Muryntau
Route Description: желобу СЗ гребня с л. Тогузак
Ascent to the top of Muryntau (4539 m) in Trans-Ili Alatau via the north-west ridge from the Toguzak glacier, a route of the 2nd category of complexity.
Muryntau (4539 m)
- Ascent from the Toguzak glacier via the gully of the north-western ridge.
- Traverse Muryntau — Toguzak from the Toguzak glacier. Ascent from the Toguzak glacier via the gully of the north-western ridge, route category 2. (fig. 10). The summit of Muryntau is located in the Trans-Ili Alatau ridge in the upper reaches of the right branch of the Toguzak glacier. To the north-west of it:
- Toguzak pass
- Toguzak peak
Route Description: желобу СЗ гребня с л. Тогузак
### Climbing Route Overview Description of the ascent route to the summit via Toguзак Glacier, including equipment recommendations and climbing tactics.
on crampons, then along the gully itself with flow ice for the first thirty meters on the right side — cutting steps. In the upper part, the gully is blocked by a rock wall 6–8 m high. It is also covered with flow ice. Protection is by pitons. Ascent through crevices. After 3–4 m, transition to the boundary of rocks and ice. Above the wall there is a ledge, convenient for belay. Above the gully, the slope is 45–50° steep, covered with ice. It is safer to pass it on the left side to the rocky ridge and traverse to the right upwards, and then move from one rocky section to another. The exit to the ridge itself is blocked by another 12-meter rock wall. Overcome it along inclined shelves. The exit to the ridge takes 2–2.5 hours. Along the ridge, move in the direction of the summit to the southeast. After 100–150 m, easy
Route Description: траверс с пер. Тогузак
The traverse route Muryntau-Toguzak, category 2B route, with a detailed description of the path and recommendations for climbers.

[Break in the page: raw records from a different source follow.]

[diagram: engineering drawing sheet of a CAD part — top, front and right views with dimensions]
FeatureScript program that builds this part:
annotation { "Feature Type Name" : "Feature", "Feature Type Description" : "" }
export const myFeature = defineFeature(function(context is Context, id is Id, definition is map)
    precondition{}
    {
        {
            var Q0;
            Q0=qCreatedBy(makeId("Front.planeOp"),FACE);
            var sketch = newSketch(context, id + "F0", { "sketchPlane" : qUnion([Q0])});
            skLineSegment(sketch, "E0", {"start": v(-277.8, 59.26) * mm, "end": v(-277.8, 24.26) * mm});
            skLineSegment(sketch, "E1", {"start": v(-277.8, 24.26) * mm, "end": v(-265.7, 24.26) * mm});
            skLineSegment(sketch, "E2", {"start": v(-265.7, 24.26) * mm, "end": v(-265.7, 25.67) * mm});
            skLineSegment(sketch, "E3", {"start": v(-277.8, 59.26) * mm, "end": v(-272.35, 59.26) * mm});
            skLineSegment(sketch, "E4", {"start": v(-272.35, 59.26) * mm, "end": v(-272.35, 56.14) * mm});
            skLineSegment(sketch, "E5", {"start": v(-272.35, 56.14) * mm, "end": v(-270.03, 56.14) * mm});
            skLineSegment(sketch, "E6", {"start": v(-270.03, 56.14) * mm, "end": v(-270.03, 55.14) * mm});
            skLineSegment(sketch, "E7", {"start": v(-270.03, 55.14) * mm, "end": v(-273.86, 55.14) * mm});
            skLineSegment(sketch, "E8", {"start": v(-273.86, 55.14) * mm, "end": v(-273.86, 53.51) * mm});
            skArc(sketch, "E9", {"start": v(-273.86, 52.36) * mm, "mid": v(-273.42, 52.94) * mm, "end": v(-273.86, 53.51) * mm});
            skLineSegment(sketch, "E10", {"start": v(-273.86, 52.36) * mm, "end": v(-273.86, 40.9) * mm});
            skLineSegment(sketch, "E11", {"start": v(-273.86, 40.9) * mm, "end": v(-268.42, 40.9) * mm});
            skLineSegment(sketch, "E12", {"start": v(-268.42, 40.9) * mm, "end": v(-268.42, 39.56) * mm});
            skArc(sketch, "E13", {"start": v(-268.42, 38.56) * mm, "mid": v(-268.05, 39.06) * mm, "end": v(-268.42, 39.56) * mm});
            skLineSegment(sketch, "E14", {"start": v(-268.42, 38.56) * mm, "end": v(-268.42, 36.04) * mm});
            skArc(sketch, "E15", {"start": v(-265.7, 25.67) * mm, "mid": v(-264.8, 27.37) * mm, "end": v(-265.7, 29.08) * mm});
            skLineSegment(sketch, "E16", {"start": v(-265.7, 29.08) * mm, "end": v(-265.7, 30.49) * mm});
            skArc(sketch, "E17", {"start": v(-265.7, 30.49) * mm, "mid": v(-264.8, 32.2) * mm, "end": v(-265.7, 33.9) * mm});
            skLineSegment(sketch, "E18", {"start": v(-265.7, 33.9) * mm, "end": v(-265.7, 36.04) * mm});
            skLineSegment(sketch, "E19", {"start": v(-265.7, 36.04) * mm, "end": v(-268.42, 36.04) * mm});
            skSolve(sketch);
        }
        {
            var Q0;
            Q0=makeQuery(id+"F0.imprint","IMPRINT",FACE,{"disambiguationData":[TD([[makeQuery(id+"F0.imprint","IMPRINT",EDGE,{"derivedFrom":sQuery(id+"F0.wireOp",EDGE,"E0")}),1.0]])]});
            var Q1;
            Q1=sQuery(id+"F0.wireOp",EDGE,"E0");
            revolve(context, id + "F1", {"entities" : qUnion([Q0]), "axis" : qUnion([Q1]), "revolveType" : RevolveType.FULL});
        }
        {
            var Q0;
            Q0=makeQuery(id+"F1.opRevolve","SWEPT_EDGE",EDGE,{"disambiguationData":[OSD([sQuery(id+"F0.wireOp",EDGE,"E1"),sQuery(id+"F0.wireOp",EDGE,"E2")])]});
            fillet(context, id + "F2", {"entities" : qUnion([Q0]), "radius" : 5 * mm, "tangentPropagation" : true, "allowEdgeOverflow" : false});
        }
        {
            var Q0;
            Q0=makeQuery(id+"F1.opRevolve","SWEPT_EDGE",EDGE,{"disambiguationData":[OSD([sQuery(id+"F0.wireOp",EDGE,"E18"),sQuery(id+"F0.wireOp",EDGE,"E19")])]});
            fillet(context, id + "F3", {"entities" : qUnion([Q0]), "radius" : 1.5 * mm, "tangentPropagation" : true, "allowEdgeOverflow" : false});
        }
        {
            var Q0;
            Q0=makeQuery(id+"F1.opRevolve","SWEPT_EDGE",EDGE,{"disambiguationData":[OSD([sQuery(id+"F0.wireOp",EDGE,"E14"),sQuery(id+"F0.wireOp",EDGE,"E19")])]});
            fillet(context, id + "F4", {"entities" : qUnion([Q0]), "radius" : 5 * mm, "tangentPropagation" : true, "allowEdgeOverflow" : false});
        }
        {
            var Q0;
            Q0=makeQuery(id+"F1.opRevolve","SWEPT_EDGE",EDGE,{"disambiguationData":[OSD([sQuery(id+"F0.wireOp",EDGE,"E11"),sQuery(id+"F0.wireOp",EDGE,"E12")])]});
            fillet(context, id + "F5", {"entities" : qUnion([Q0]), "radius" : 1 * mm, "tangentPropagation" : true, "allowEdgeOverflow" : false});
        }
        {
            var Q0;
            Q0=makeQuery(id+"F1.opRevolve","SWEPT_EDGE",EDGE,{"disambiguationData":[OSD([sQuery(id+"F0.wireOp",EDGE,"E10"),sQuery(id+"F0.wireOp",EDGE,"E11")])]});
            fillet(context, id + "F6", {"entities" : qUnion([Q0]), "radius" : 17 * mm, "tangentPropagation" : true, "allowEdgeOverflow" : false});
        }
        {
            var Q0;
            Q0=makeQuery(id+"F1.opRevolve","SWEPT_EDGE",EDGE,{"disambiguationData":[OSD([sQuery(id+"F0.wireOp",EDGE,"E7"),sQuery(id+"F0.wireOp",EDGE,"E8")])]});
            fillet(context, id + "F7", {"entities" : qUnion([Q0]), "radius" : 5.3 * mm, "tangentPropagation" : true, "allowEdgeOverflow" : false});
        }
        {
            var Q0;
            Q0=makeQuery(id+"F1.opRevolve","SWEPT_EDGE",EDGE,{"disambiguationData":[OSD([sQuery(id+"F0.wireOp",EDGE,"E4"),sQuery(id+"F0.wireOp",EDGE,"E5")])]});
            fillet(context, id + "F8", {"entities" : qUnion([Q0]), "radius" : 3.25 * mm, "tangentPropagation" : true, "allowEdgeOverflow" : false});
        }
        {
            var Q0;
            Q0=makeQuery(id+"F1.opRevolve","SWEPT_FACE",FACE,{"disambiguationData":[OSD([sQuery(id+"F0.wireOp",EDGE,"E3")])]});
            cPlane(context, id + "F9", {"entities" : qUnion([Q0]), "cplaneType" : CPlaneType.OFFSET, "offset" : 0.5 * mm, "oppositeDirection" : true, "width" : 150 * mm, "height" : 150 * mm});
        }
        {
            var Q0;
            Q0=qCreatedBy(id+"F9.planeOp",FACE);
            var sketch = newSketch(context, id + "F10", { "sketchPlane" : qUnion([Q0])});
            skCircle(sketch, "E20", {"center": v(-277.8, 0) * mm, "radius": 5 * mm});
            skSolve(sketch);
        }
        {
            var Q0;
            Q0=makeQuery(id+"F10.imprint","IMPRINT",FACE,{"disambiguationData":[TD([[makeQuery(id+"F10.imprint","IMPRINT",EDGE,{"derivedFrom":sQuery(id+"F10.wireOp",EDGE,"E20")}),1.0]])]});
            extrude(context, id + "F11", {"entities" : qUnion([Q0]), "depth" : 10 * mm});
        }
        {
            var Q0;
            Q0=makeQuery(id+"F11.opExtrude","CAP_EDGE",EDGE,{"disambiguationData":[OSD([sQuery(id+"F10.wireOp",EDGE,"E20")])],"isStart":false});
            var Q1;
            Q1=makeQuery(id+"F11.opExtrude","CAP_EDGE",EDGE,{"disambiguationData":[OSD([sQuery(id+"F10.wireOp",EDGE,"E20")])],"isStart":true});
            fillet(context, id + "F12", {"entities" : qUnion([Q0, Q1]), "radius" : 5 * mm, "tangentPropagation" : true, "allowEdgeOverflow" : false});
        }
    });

Тraverse of Muruntau - Toguzak with ascent to Toguzak, category 2B route. The beginning of the route description is given in the section on ascending Muruntau peak. From Muruntau peak, the path goes along the southwest ridge to the saddle between Muruntau and Toguzak peaks. Initially, there is a descent with a height loss of 250-300 m. The ridge is snowy, with rocks protruding in some places, including a significant gendarme (bypassed to the left). The ridge has cornices hanging to the east. To the west, the ridge drops steeply for about four hundred meters. Careful belaying is necessary. On the saddle itself, there is a gendarme that is tackled head-on. After the gendarme, there is an ascent along the northeast ridge of Toguzak peak. The ridge is mostly icy and steep. At the beginning of the ridge, proceed for 200 m, then deviate to the east and, with step-cutting, overcome the remaining section to the sub-summit, which is connected to the summit by a short ridge. Toguzak peak is a narrow ridge rising several meters above the sub-summit. Cairns are built on the sub-summit and the summit. From Muruntau peak to Toguzak peak, it takes 3-3.5 hours. Descent is done along the ridge going west from the summit. The descent route is described in the ascent to Toguzak peak.
Recommendations for Climbers
- Number of participants - no more than 10 people.
- Initial bivouac on the right moraine of Toguzak glacier.
- Departure from the initial bivouac at 4:00 AM.
- Equipment for a group of 4 people: a) 2 × 30 m main ropes; b) 3-4 rock pitons; c) 2 hammers.